For Temporal, Celery canvas, Sidekiq batches, Spring Batch, or Camunda-style orchestration, use Autumn Harvest. Harvest is the companion workflow engine for workflow history, long-running activities, timers, and singleton execution across replicas. It depends on Autumn Web integration points, so it stays on its own release train instead of being required by core web examples.

THE TASK:
Please answer these questions using the Autumn Harvest passage:
1. What four things is Harvest described as the companion workflow engine for?
2. What does Harvest depend on?
3. What release arrangement does Harvest keep instead of being required by core web examples?

RECORDS SUPPLIED:
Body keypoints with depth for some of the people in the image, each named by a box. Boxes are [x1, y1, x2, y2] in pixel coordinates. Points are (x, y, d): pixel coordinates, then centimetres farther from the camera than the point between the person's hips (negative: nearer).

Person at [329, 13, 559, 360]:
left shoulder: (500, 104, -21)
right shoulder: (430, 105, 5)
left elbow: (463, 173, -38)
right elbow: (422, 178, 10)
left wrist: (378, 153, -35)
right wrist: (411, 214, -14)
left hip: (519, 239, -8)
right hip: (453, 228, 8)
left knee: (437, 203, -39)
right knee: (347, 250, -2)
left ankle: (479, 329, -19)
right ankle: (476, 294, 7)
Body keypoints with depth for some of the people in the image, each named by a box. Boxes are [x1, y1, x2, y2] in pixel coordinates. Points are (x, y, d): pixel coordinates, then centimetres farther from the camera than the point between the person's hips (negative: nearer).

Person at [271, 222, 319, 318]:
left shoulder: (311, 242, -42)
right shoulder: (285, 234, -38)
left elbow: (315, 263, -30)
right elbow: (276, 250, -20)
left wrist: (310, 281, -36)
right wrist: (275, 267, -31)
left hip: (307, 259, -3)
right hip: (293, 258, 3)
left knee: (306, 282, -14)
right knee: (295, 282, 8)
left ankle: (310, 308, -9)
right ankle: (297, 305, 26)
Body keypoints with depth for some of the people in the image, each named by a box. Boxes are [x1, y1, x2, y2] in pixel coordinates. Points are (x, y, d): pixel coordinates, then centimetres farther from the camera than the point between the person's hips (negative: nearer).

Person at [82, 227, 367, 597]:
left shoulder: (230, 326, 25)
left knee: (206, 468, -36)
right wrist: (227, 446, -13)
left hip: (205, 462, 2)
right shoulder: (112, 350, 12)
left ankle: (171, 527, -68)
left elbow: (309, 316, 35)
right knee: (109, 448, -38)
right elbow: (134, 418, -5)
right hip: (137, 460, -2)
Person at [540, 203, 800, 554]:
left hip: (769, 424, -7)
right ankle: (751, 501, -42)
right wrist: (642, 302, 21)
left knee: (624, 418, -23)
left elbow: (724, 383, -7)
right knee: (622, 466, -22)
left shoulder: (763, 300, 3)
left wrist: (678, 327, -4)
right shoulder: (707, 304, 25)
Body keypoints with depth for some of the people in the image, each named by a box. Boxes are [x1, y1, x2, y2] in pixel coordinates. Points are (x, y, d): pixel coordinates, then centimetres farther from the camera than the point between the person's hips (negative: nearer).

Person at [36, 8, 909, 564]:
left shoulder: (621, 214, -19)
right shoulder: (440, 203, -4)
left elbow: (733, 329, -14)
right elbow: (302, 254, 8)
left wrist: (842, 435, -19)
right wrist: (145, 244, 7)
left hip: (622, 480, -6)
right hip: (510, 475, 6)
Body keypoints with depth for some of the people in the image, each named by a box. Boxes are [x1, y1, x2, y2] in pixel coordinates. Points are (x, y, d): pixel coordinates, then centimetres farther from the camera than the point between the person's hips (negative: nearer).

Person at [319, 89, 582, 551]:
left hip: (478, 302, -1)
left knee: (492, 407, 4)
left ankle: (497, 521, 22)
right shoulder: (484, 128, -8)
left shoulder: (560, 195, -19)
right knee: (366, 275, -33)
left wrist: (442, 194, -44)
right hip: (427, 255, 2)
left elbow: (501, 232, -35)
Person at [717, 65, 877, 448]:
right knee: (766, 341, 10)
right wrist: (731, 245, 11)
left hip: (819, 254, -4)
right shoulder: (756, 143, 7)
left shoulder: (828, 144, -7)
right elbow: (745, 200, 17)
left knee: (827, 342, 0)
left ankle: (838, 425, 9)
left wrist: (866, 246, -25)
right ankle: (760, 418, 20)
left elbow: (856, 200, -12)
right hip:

RESULT FOR THIS EXERCISE:
1. Workflow history, long-running activities, timers, and singleton execution across replicas.
2. Autumn Web integration points.
3. It stays on its own release train.